(Data items)

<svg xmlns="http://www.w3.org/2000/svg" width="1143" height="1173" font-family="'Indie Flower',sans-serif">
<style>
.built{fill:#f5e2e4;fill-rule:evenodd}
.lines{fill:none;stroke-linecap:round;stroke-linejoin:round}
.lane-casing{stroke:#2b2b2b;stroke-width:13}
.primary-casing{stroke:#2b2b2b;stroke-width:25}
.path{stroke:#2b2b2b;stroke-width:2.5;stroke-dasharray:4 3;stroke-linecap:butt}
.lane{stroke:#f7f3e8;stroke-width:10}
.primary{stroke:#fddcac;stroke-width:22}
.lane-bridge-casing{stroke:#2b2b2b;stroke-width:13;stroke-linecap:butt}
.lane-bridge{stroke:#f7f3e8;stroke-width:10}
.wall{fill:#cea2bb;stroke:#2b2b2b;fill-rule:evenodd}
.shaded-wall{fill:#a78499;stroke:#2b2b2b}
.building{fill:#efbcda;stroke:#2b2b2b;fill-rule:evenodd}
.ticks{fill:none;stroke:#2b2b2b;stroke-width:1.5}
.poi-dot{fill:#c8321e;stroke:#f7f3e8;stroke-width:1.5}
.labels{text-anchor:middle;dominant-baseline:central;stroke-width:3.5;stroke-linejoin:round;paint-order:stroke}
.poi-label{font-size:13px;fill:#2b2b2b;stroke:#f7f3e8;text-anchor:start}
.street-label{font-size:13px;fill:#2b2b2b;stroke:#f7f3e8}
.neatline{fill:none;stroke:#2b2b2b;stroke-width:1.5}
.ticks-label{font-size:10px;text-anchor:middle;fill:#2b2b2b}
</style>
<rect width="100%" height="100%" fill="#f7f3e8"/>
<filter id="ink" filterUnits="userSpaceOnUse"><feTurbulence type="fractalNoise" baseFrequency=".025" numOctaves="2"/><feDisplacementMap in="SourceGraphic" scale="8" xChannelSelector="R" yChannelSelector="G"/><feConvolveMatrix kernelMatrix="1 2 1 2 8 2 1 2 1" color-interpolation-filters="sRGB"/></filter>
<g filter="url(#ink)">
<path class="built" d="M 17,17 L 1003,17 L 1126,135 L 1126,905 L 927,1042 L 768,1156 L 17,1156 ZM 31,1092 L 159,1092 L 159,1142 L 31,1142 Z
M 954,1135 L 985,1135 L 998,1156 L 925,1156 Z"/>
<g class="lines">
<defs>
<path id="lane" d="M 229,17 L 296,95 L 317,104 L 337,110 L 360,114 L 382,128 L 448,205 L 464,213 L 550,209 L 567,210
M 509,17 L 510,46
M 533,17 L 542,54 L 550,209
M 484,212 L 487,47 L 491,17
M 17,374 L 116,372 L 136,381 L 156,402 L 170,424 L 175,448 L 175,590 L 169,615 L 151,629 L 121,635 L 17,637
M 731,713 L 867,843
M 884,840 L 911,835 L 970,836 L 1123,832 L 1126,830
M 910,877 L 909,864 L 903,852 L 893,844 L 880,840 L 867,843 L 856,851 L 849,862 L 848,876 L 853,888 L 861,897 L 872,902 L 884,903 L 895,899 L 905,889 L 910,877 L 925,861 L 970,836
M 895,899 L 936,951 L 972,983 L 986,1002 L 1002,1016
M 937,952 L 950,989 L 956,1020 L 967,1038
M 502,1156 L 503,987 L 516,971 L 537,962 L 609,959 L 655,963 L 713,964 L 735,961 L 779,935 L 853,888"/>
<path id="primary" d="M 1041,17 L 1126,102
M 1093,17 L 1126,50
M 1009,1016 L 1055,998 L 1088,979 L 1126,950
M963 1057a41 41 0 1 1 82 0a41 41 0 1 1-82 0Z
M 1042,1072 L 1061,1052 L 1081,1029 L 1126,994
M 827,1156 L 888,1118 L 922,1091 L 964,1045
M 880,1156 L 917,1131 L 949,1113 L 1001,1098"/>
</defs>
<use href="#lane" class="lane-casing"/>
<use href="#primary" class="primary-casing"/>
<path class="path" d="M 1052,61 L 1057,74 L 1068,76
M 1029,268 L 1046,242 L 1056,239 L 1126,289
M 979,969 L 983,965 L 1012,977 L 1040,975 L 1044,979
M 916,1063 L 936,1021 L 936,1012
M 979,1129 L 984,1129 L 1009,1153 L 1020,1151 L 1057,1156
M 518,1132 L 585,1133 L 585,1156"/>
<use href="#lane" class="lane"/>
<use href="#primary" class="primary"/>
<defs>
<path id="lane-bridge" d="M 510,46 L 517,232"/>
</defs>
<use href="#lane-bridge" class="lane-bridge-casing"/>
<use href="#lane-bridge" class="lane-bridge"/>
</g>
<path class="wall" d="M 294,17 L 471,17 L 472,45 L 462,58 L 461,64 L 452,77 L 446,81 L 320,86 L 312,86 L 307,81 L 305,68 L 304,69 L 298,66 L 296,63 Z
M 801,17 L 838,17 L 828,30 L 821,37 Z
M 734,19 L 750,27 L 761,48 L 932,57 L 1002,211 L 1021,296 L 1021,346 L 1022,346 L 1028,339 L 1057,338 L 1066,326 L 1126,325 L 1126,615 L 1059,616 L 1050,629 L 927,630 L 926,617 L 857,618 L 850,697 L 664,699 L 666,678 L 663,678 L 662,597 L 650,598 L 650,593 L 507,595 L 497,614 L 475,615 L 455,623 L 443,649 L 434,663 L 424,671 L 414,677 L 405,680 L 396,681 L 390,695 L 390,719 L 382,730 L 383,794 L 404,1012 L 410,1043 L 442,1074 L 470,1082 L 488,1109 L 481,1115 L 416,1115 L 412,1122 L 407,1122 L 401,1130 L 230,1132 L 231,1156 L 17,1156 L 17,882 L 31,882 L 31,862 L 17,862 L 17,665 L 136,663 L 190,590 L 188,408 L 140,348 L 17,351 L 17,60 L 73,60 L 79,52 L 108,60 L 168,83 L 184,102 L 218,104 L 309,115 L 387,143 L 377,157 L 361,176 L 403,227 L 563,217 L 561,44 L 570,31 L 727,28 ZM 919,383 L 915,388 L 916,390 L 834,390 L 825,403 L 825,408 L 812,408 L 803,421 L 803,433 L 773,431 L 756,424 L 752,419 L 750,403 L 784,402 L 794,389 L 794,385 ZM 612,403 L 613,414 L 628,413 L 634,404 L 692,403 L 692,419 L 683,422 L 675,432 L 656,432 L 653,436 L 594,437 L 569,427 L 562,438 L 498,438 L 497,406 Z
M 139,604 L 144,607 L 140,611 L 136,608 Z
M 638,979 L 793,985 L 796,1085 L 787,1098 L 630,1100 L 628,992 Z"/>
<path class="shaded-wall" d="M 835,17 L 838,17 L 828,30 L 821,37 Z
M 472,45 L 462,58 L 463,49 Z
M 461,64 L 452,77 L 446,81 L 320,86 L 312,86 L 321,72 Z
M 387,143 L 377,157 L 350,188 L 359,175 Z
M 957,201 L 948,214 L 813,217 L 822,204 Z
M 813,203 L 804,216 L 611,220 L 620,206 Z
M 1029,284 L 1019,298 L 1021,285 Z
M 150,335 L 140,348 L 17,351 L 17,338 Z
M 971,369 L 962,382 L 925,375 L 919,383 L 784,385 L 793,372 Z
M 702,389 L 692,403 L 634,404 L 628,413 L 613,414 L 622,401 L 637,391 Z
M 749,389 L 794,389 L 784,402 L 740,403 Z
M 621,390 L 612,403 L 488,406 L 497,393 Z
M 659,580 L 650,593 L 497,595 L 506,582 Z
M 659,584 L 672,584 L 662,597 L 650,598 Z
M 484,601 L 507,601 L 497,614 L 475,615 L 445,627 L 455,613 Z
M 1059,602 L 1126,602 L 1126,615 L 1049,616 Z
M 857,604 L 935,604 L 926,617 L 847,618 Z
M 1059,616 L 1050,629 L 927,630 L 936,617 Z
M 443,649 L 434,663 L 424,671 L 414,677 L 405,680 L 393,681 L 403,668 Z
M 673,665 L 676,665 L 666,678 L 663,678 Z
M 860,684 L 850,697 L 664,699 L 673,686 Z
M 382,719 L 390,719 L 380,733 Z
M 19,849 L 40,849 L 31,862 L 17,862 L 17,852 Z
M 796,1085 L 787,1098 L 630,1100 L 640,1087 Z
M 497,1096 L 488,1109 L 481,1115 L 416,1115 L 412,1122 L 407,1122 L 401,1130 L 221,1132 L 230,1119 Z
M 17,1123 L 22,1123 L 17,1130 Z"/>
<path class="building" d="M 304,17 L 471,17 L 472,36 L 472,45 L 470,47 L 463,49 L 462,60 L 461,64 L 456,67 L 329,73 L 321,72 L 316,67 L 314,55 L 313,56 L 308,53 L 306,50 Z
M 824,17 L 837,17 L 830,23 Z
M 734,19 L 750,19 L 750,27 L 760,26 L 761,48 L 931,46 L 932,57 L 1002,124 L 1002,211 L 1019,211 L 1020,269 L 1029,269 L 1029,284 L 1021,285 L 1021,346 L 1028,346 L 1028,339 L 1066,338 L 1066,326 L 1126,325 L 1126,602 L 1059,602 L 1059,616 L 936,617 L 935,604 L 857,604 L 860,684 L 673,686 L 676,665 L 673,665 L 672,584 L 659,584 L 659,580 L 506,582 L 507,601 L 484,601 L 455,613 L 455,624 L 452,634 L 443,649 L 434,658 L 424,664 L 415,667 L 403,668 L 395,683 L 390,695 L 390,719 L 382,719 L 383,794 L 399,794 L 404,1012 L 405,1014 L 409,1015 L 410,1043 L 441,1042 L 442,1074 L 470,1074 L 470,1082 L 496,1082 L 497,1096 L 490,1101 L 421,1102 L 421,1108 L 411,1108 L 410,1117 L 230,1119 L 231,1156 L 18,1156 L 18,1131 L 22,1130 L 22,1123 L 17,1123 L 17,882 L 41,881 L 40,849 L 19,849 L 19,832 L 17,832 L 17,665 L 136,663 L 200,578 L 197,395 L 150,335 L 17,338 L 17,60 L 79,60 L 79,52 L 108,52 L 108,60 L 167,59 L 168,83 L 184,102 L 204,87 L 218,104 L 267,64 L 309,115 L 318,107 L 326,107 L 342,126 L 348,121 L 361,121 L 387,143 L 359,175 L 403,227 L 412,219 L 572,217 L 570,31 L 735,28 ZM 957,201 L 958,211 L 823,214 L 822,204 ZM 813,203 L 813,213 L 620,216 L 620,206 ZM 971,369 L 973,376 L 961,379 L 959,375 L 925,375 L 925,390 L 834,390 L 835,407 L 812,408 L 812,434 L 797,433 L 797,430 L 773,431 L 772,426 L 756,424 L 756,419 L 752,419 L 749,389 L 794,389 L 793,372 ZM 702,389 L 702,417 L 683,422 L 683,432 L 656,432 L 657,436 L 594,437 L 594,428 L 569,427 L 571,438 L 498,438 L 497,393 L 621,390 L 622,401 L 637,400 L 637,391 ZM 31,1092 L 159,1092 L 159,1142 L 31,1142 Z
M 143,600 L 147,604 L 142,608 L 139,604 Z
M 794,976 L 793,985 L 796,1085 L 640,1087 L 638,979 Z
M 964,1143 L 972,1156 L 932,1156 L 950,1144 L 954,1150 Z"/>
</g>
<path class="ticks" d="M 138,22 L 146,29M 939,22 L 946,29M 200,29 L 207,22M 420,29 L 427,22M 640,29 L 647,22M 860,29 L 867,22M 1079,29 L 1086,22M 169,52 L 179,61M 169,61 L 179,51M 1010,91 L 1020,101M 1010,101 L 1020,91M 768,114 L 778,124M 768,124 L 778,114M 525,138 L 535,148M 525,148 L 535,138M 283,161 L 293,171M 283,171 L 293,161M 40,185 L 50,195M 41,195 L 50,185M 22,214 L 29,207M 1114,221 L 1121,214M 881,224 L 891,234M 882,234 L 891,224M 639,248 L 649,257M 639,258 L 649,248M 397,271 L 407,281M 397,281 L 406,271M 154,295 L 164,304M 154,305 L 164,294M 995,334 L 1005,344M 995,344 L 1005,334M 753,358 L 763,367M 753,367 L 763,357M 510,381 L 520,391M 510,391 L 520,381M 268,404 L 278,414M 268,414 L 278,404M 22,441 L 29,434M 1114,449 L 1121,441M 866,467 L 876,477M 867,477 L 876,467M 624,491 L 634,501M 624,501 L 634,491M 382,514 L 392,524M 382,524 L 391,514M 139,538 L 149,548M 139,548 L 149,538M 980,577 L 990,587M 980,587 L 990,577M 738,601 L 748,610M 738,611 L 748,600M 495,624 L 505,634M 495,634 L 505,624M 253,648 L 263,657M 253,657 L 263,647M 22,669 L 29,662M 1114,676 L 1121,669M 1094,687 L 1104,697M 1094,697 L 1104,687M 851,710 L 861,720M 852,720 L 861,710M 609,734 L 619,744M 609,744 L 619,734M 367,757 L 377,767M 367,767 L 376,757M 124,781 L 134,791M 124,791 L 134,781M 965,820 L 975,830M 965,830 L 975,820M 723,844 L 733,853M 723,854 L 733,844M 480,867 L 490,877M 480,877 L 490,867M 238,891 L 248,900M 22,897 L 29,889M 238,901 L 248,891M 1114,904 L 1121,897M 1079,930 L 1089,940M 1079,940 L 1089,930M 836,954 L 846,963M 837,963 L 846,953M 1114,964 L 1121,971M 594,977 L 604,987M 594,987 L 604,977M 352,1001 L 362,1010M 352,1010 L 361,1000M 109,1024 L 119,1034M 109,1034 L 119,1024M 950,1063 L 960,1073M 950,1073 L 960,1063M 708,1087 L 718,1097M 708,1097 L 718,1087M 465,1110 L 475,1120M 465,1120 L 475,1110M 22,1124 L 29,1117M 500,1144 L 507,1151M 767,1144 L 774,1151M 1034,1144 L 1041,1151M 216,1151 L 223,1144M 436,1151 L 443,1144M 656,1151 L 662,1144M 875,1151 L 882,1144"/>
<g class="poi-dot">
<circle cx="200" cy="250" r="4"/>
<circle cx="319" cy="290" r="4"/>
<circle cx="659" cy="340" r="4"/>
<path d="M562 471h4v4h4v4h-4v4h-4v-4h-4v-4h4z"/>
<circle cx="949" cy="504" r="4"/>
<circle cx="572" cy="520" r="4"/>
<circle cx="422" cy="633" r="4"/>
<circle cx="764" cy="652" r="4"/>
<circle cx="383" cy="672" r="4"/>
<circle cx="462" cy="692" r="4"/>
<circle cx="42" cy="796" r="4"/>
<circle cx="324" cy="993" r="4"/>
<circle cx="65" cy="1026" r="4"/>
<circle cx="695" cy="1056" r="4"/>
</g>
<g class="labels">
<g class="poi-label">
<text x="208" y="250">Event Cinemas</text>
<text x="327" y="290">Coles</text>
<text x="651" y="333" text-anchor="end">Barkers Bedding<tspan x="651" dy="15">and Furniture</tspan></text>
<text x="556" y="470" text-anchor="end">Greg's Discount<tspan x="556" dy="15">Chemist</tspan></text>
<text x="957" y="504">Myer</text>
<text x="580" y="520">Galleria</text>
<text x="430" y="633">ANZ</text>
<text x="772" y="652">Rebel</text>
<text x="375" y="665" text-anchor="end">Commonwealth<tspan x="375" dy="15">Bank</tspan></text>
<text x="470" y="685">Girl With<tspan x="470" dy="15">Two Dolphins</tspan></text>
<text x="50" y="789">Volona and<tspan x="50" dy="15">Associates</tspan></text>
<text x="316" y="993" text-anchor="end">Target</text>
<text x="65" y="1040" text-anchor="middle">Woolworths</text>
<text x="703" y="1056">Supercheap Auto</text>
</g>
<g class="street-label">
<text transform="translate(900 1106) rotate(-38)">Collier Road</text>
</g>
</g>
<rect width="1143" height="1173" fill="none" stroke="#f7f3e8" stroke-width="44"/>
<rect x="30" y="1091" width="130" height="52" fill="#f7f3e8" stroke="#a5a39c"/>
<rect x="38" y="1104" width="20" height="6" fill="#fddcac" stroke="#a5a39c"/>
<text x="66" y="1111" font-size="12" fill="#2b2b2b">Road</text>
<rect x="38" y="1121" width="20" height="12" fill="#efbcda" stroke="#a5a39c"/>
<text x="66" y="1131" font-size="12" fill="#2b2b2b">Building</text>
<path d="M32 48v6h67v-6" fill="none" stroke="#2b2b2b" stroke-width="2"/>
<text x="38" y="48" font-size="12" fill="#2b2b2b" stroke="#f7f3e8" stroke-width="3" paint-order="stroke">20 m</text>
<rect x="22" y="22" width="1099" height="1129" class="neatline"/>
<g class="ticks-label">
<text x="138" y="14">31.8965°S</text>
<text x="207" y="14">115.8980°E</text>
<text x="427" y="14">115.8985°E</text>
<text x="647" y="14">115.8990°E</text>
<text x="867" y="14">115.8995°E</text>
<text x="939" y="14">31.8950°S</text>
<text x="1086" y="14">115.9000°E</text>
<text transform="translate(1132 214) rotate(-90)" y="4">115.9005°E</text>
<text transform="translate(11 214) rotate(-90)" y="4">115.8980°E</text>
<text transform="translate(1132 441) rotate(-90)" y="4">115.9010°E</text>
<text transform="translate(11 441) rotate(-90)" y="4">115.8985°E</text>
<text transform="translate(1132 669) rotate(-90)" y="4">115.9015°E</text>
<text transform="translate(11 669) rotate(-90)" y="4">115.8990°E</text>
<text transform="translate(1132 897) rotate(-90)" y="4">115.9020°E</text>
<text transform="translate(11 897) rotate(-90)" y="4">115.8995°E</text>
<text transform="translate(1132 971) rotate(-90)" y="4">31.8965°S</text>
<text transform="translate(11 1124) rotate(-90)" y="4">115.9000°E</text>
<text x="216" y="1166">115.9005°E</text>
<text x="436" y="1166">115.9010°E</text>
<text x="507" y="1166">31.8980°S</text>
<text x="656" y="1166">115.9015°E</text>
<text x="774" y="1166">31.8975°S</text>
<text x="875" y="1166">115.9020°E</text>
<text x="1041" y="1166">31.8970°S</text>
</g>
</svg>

Activity: Copy from the entries above each line in which the string "linejoin" can be found.

Task response:
.lines{fill:none;stroke-linecap:round;stroke-linejoin:round}
.labels{text-anchor:middle;dominant-baseline:central;stroke-width:3.5;stroke-linejoin:round;paint-order:stroke}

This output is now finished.